• **TRY IT**: Where a line below holds the string "each", copy that line.

• **RECORDS SUPPLIED**:

+ + +

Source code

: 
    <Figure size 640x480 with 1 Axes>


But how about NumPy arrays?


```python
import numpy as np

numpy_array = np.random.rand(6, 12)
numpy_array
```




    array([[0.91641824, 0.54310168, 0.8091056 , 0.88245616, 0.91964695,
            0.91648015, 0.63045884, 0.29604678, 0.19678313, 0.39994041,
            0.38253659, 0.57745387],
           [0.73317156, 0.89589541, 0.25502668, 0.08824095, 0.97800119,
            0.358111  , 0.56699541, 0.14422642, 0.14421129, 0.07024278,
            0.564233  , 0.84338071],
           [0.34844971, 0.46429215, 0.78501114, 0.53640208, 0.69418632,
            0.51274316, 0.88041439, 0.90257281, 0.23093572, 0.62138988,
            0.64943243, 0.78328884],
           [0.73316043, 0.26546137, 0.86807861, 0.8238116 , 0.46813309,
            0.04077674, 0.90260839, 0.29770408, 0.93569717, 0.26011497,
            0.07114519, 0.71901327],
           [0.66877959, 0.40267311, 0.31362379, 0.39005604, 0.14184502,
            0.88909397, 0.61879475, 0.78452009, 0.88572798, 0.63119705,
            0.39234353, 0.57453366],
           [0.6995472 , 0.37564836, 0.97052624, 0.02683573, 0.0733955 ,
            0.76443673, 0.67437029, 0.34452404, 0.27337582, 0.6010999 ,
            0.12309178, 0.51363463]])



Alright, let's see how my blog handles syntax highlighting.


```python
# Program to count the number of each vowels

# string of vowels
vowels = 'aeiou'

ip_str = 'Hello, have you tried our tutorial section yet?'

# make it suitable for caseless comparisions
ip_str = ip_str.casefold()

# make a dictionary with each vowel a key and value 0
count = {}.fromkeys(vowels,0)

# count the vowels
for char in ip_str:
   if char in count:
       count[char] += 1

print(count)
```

+ + +

• **EXPECTED OUTPUT**:
# Program to count the number of each vowels
# make a dictionary with each vowel a key and value 0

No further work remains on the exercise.